Chicago pizzerias like Lou Malnati's have turned to contact-free delivery and curbside pick-up during the coronavirus crisis.

Chicago Mayor Wants to Create Relief Package for City Restaurants, Employees

Lori Lightfoot and Illinois Restaurant Association President Sam Toia are working with Gov. J.B. Pritzker to find a way to help restaurateurs make payroll during coronavirus shutdown.

As the White House and congressional leaders mull a national economic stimulus plan to help individuals and businesses affected by the coronavirus, Chicago Mayor Lori Lightfoot said she’s working with the Illinois Restaurant Association (ILA) to create a relief package aimed specifically at restaurants and their employees.

Like several other states, Illinois has ordered restaurants to cease offering dine-in service and provide carryout and delivery only at least until March 30 to slow the spread of the coronavirus. Gov. J.B. Pritzker has also limited crowd sizes to under 50 people.

According to the Chicago Tribune, Pritzker announced the first death in Illinois from the coronavirus on Tuesday, March 17.

Many restaurants nationwide have already closed their dining rooms voluntarily, hoping to make up for some of their losses through contactless delivery, curbside pick-up and carryout. But restaurants already operate on whisper-thin margins, and many operators face the possibility that they won’t be able to reopen their doors even in the best-case scenarios. And their employees are finding themselves suddenly out of work overnight, with bills to pay and children to feed.

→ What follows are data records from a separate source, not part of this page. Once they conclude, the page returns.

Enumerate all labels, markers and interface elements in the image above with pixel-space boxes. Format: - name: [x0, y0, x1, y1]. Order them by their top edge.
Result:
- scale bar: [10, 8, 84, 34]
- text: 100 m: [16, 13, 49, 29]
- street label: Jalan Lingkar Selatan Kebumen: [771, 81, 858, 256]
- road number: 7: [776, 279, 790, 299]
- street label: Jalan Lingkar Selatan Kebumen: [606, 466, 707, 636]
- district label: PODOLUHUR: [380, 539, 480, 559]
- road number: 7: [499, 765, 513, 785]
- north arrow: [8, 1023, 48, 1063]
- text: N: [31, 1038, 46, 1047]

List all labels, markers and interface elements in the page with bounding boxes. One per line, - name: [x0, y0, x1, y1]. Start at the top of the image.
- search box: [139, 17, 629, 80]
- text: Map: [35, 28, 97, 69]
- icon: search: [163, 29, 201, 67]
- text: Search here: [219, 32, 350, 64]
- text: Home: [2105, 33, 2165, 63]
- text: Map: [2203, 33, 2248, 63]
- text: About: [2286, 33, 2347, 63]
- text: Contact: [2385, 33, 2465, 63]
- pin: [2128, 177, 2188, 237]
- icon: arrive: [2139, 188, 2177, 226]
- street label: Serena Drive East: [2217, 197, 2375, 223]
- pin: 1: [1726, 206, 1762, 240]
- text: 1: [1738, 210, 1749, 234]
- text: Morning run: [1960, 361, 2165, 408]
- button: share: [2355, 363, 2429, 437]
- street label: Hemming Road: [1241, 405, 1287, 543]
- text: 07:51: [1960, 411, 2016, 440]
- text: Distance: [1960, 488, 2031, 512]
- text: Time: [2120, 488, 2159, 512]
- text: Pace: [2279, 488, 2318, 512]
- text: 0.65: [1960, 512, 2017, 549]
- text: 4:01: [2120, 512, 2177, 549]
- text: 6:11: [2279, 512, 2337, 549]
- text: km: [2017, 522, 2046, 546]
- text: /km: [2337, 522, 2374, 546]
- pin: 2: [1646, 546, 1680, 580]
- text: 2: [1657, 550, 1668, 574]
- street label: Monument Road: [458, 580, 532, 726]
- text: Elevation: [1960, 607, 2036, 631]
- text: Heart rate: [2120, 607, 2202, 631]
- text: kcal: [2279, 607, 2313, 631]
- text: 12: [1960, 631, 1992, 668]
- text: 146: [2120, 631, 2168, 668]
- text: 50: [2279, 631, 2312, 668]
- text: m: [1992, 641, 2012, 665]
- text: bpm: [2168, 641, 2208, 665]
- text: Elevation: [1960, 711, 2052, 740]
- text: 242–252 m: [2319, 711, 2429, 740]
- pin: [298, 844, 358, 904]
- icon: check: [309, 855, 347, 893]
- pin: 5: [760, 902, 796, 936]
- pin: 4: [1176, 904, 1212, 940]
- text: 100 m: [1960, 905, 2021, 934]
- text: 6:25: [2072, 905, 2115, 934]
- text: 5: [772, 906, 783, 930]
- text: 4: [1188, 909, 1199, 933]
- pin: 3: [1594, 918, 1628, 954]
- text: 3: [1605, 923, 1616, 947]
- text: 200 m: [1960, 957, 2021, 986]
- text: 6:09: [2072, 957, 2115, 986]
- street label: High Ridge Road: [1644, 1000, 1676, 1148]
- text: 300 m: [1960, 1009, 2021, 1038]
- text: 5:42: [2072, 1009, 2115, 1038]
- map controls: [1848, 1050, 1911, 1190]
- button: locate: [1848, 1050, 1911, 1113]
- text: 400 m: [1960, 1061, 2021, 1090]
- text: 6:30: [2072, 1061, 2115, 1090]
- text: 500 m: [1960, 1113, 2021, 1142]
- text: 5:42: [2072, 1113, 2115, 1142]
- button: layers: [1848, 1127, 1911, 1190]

As the Chicago Sun Times reports, ILA President Sam Toia is working with Lightfoot and Pritzker to find ways to help restaurateurs make payroll during the crisis. “Everyone’s trying to get very creative,” he told the newspaper. “They’re trying to figure out where they can take money from one bucket and another bucket to put in a third bucket to help restaurateurs … to make their payrolls.”

Lightfoot said they are developing a plan to “provide some support to these workers because they do live paycheck to paycheck, particularly the workers that are relying upon tipped wages,” according to the Sun Times.

“So we’re gonna be working not only to put city resources to help them, but look to the business community and others to provide some support,” Lightfoot said. “This is something I’m hoping we’ll be able to announce in concert with the Illinois Restaurant Association later this week.”

There is no mention of a planned relief package on the ILA’s website, but the organization published a statement on Monday, March 16, that read, “The Illinois Restaurant Association continues to engage with local, state and federal officials to help our employers and employees address concerns about coronavirus (COVID-19).”